_ЗАДАЧИ ДЛЯ РЕШЕНИЯ_
[1] Перепишите без изменений фрагмент текста о постмодернизме между словами «Современное авангардное искусство» и «XXI веку (278).» включительно.
[2] В какой книге А. Тойнби в 1947 году употребил термин «постмодернизм» в культурологическом смысле, согласно тексту о постмодернизме?
[3] Допишите следующую часть текста о постмодернизме, начав сразу после его последнего предложения.

_ТЕКСТ ДЛЯ АНАЛИЗА_
------------
Современное авангардное искусство в основном становится выразителем постмодернистского мироощущения, наиболее характерного для эпохи после шестидесятых годов прошлого века. Новый взгляд на мир повлек за собой ломку модернистских канонов, определил особенности постмодернистской культуры. Грандиозный сдвиг в мироощущении художников стал причиной конца одной эпохи и начала новой: постмодернизм считают искусством, относящимся к XXI веку (278).

Постмодернизм часто определяется как "широкое культурное течение, в чью орбиту в последние три десятилетия попадают философия, эстетика, искусство, наука" (256, с. 137). Философско-эстетической базой постмодернизма стали идеи деконструкции постструктурализма и постфрейдизма (Ж. Деррида), шизоанализа (Ж. Делез, Ф. Гваттари). Термин появился во время Первой мировой войны. В 1947 году А. Тойнби использует его в культурологическом смысле: в книге "Изучение истории" постмодернизм означает конец западного господства в религии и культуре. В философии постмодернизм соответствует постметафизике, пострационализму, в политике — постутопизму, в этике — постгуманизму, в точных науках — постнеклассическому мышлению.
------------
_ЗАПИСАННЫЕ ДАННЫЕ_
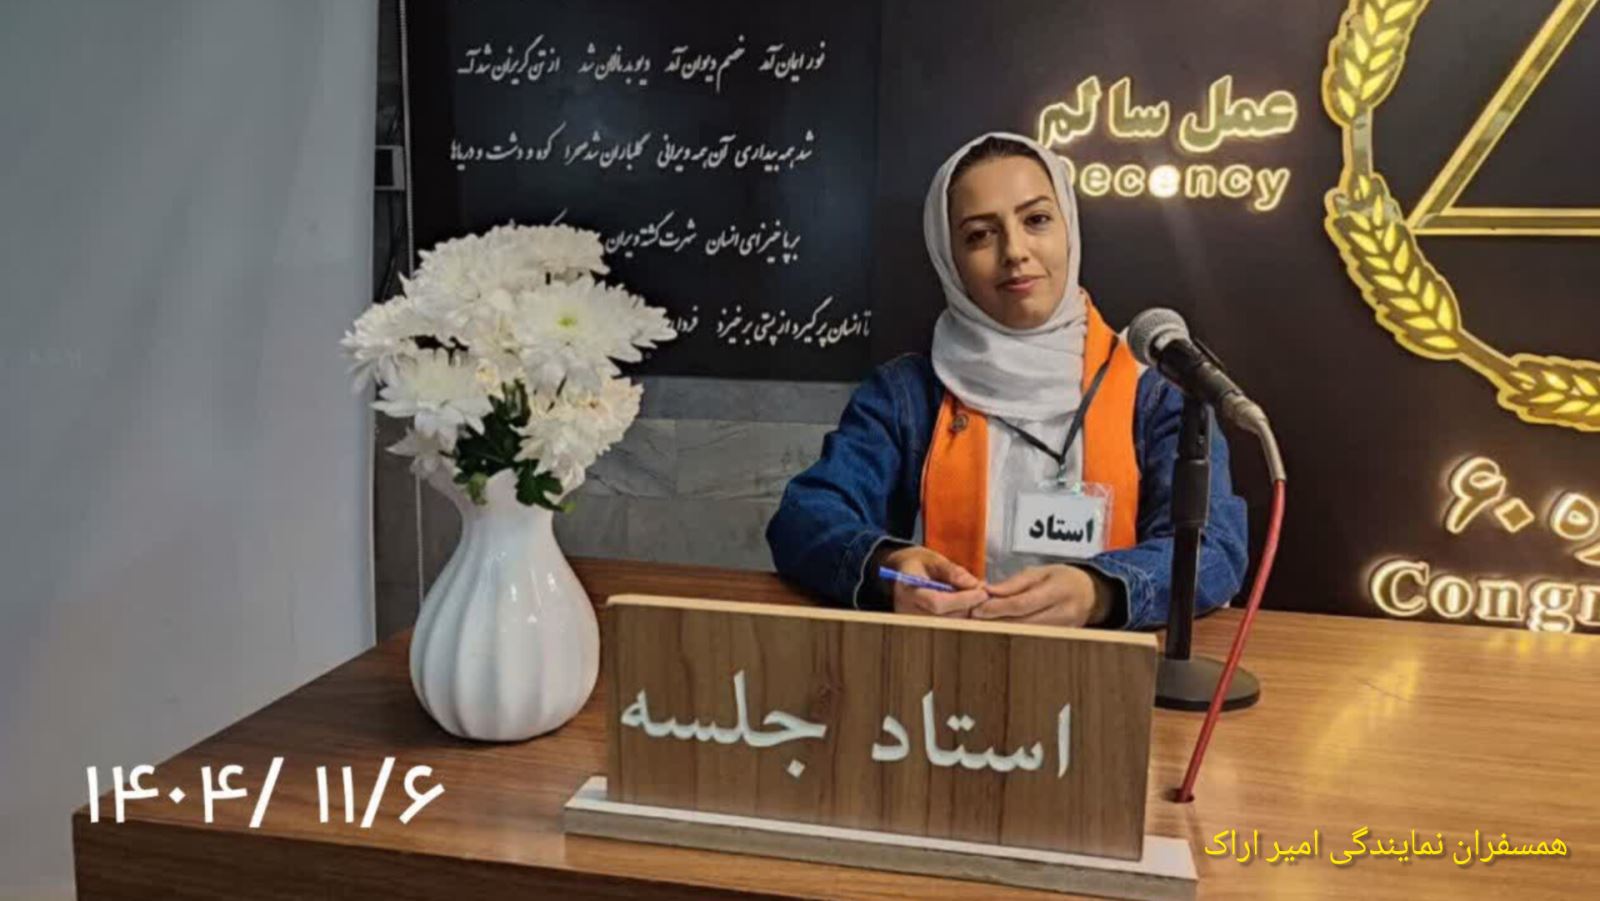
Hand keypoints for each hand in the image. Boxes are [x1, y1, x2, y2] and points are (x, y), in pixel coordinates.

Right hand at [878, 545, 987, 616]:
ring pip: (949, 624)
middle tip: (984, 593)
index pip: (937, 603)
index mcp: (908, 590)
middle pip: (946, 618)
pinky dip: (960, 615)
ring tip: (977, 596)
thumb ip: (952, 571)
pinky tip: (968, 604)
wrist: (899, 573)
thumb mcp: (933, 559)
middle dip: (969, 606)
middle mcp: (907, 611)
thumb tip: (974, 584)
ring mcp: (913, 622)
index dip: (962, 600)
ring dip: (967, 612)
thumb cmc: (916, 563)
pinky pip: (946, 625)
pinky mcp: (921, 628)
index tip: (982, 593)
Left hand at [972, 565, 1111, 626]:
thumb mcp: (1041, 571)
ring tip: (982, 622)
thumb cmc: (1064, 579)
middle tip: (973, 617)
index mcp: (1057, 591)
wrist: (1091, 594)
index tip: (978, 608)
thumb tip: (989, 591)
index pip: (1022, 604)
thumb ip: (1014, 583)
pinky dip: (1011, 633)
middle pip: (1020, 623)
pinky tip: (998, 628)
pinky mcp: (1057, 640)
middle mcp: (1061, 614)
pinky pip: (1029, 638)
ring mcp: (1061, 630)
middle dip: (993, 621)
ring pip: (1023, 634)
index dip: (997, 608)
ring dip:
------------
_РАЗДЕЛ ОТВЕТОВ_
[1]
Современное авангардное искусство в основном становится выразителем постмодернистского мироощущения, наиболее характерного для эпохи после шестидесятых годов прошлого века. Новый взгляд на мир повлек за собой ломку модернистских канонов, определил особенности постмодернистской культуры. Грандиозный сдвиг в мироощущении художников стал причиной конца одной эпохи и начала новой: постмодернизм считают искусством, относящимся к XXI веку (278).

[2] В книге «Изучение истории».

[3]
Термин "постструктурализм" выступает названием философско-методоло-гических подходов к изучению культуры и ее текстов, которые возникли в 1970 — 1990-х гг. на основе критики структурализма. Постструктуралистская философия характеризуется эпистемологической неуверенностью, утратой веры в разум как основу познания, в прогрессивное развитие человечества, принцип детерминизма и историзма в науке, традиционные семиотические концепции, наличие Истины как таковой. "Современный человек со времен Ницше и Фрейда находит в глубинах своего "я" опровержение любой истины", — говорит М. Фуко (386, с. 170). Теоретики постструктурализма Ж. Деррида, Р. Барт, Ж. Делез, Ж. Лакан, М. Фуко принимают хаос мира как факт, не пытаясь ему что-либо противопоставить.

Направление имеет немало соприкосновений с герменевтикой, прежде всего в интерпретации текста. Со структурализмом оно расходится в понимании человека, отношении к человеческому сообществу (проблема власти), представлении о тексте (деконструкция как основной подход), знаке (теория симулякра) и отношении к метафизике, науке. Структуралистский подход к рассмотрению Бытия подвергается в постструктурализме критике как яркая иллюстрация логоцентристского мышления, западной философии в целом.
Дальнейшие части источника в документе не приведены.